Paging is difficult in SQL Server 2000 for the following reasons:
-You cannot use a variable with TOP
-You cannot specify an offset with TOP
Here are a few common approaches:
1) Nested tops. Extract 1..slice_end ORD ASC, select 1..slice_size ORD DESC, select ORD ASC
-This results in sorting the data 3x, and requires dynamic generation.
2) select the top @slice_size, that aren't in the set (1..@slice_size-1)
-This performs badly because of the subselect, and requires dynamic generation
3) Select based on one or several sort columns.
-Set ROWCOUNT to @slice_start, record the values for each sort columns (must result in a unique entry)
-Set ROWCOUNT to @slice_size, and set the WHERE clause to use the values recorded in the previous step
-This solution performs well, but becomes difficult with dynamic sorting
4) Do a self-join and select based on the count() of rows that follow this one.
-Very inefficient for large datasets
A few useful things to remember:
- 'SET ROWCOUNT' does allow variables.
- You can use 'SET ROWCOUNT' to restrict the number of rows affected by INSERT, UPDATE, DELETE
With these things in mind I came up with the following strategies:
1) Strategy1:
For start 5, slice size 10, end 15:
Select the results from 1..15 into @paging_buffer
Assign a sort_idx to each row
Select the rows with a sort_idx > @slice_start
2) Strategy 2
For start 5, slice size 10, end 15:
Select the results from 1..15 into @paging_buffer
Set the ROWCOUNT to @slice_start -1
Delete from @paging_buffer
Strategy 1 took 18 seconds for my sample dataset of 5700 records, mostly due to the
iteration for assigning the sort_idx. There isn't a clean way to handle this that I found unfortunately.

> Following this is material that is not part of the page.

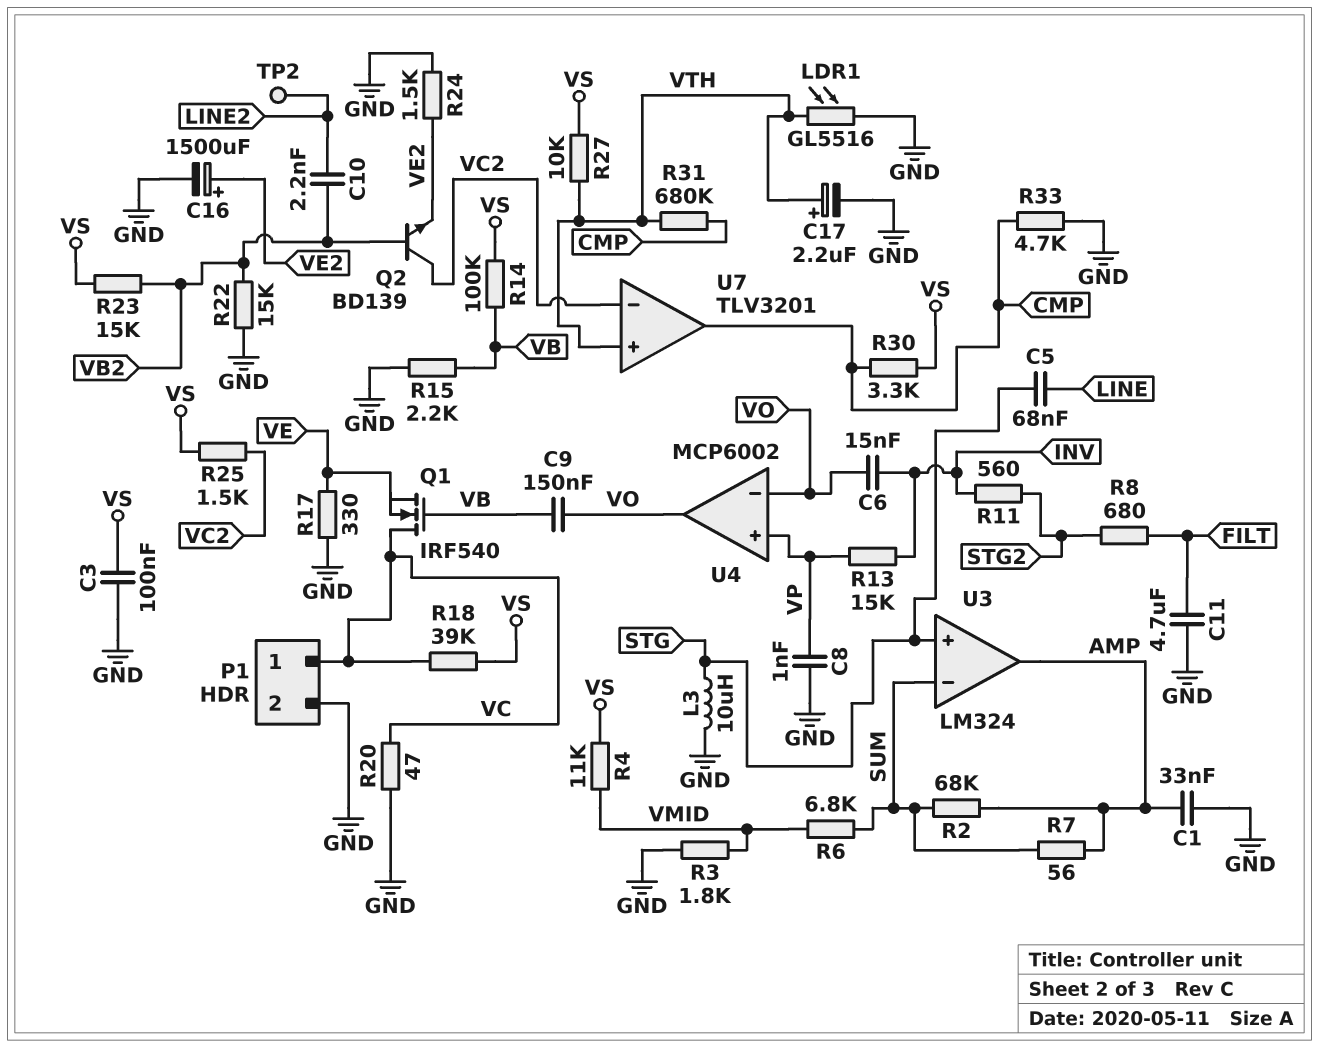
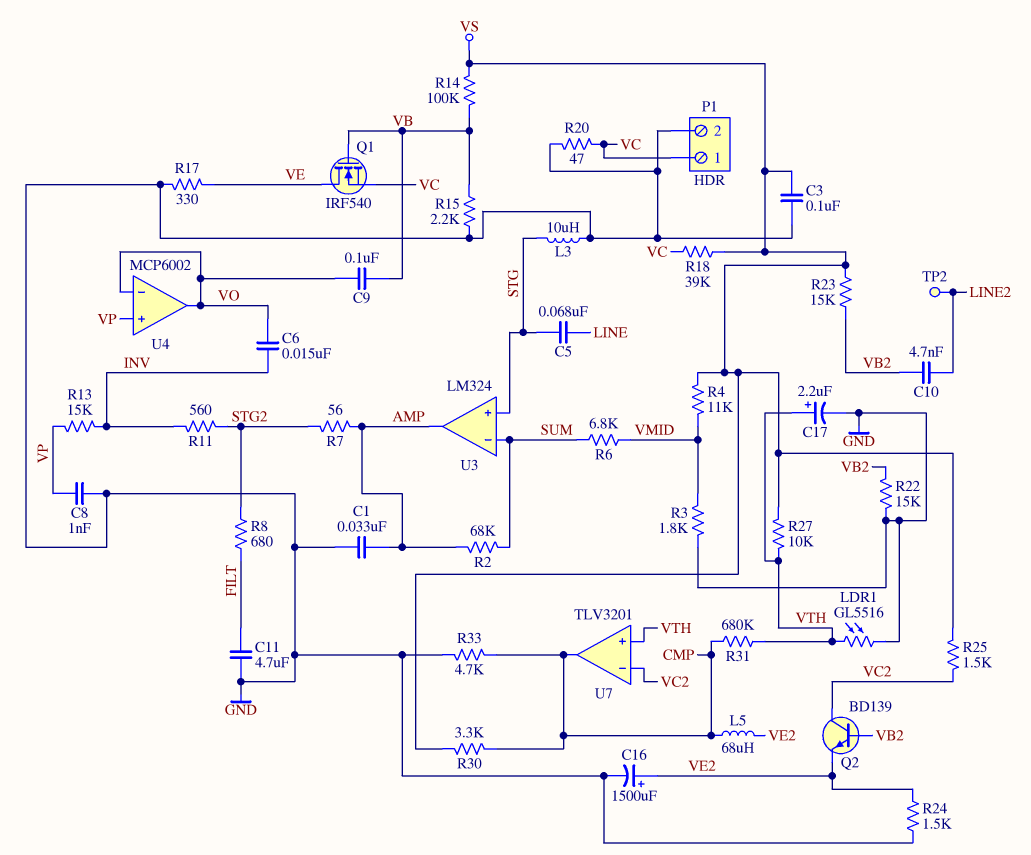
C9: 150nF (VB, VO) -> 100nF (VB, VO)
C10: 2.2nF (LINE2, VB2) -> 4.7nF (LINE2, VB2)
L5: none -> 68uH (CMP, VE2)
Q1: NMOS IRF540 (G VB, D VC, S VE) -> NMOS IRF540 (G VB, D VE, S VC)
R7: 56 (AMP, SUM) -> 56 (AMP, STG2)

Strategy 2 took 1 second for my sample dataset of 5700 records, and would be lower without some of the computation in the initial loop.
An important note with strategy 2 is that if the start_slice = 1 you do not want to set the ROWCOUNT to 0 before deletion, as this will purge all the records from the buffer. This is bad.
It's also recommended that you not handle this case with an IF clause, as this will cause recompilation for each run.
Do this instead:
DELETE FROM @paging_buffer where @discard_up_to > 0
Example implementation:
CREATE PROCEDURE [dbo].[paging_example]
@slice_size int = 0, -- ROWCOUNT 0 will return all results
@slice_start int = 1
AS
-- Create a buffer for the records from 1..@slice_end
declare @paging_buffer table(
user_id int,
firstname varchar(50),
lastname varchar(50)
);
declare @slice_end int
set @slice_end = @slice_start + @slice_size - 1
-- SELECT from 1 til the end of the slice into @paging_buffer
SET ROWCOUNT @slice_end
insert into @paging_buffer
SELECT
user_id, firstname,lastname
FROM Users
ORDER BY lastname
--This approach will delete the rows we don't need from the buffer
-- If we're starting at #1 then we don't need to do anything special
-- Delete will go in order, so if we delete up to the record before the start of the slice then only the desired records will remain
DECLARE @discard_up_to int
SET @discard_up_to = @slice_start - 1
SET ROWCOUNT @discard_up_to
-- If the start_slice is 1, then setting the rowcount to 0 will result in a complete delete - we don't want this
-- But we also do not want to prevent if with an IF clause, because when a stored procedure uses the 'IF' clause it will be recompiled before each run.
-- So instead we check "where @discard_up_to > 0" in the delete clause
DELETE FROM @paging_buffer where @discard_up_to > 0
SET ROWCOUNT 0
select * from @paging_buffer
GO
EXEC paging_example @slice_start = 50, @slice_size = 10